◆ **Given text**

The success of SDG 11 hinges on diverse stakeholders, encompassing citizens, organizations, and the environment [10, 11]. Recognizing and addressing their varied needs is vital for urban development [11, 12]. Integrating stakeholder value creation with urban sustainability prioritizes long-term goals over short-term gains, encouraging policies that promote engagement and align with the SDGs [10]. Despite obstacles such as limited resources and political willingness, these challenges present openings for creative solutions and cooperation. By adopting sustainable approaches, cities can advance towards their sustainability aims, bolstering economic robustness and societal unity [10,11,12].

The integration of smart cities and sustainability aims to establish technologically advanced, environmentally conscious, socially inclusive, and economically robust urban environments [9, 13]. This holistic vision underscores the importance of balancing technology and sustainable living, with the overarching goal of improving the quality of life for urban residents while safeguarding the planet for future generations [14,15,16]. Assessing sustainability becomes crucial, with the identification and application of appropriate indicators playing a pivotal role in measuring progress towards smarter and more sustainable cities [17, 18].

Indicators, representing generic variables derived from observations or estimates, are essential tools in the context of urban development. They make it possible to evaluate efforts toward sustainable development in a way that is both practical and objective. In urban development, indicators include both quantitative and qualitative measures that show how sustainable the environment is, how strong the economy is, how welcoming society is, and how resilient the city is [19, 20]. Cities can figure out what their current state is, set goals for sustainability, and plan a way to make their cities more livable, fair, and environmentally friendly by using indicators in a planned way [18, 21].

◆ **Parts of the exercise**
• a. Answer from the text on sustainable cities:
(i) Which two obstacles does it name as standing in the way?
(ii) What four qualities should urban environments have when smart cities and sustainability are integrated?
(iii) What do indicators represent, according to its definition?
• b. Resume the text on sustainable cities and their indicators, starting after its last sentence.
The material that comes next has no connection to the text on sustainable cities.

◆ **Stored data**
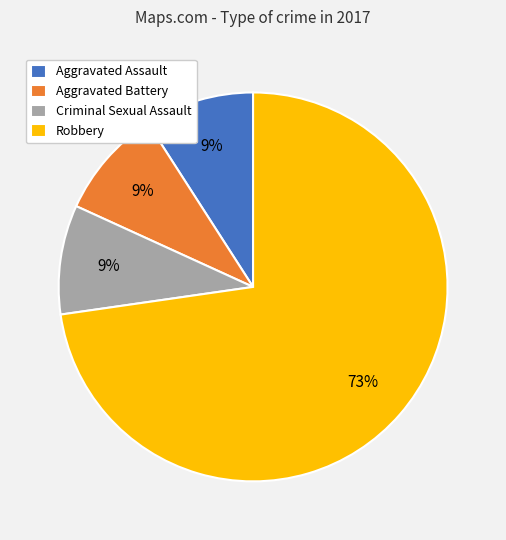

To the nearest percent, what is the combined percentage of Aggravated Battery and Criminal Sexual Assault?

18%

◆ **Results for the exercise**
• a.
(i) Limited resources and political willingness.
(ii) Technologically advanced, environmentally conscious, socially inclusive, and economically robust.
(iii) Generic variables derived from observations or estimates.

• b.
While previous studies have extensively explored the concepts of smart cities and sustainability independently, there is a notable gap in the literature concerning the integration of these two domains, particularly in terms of practical implementation and measurable outcomes [22, 23]. Current research often lacks comprehensive frameworks that effectively combine technological advancements with sustainability indicators to guide urban development [24]. This study aims to bridge this gap by a bibliometric literature review to address the intersection between smart city and sustainability (SSCI), emphasizing the fundamental role of indicators in the design, assessment, and guidance of policies for sustainable urban development. Through a systematic review of articles from 2015 to 2022, this study aims to identify the principal authors, articles, journals, countries, keywords, and networks, thus describing the current scenario of publications in SSCI topics.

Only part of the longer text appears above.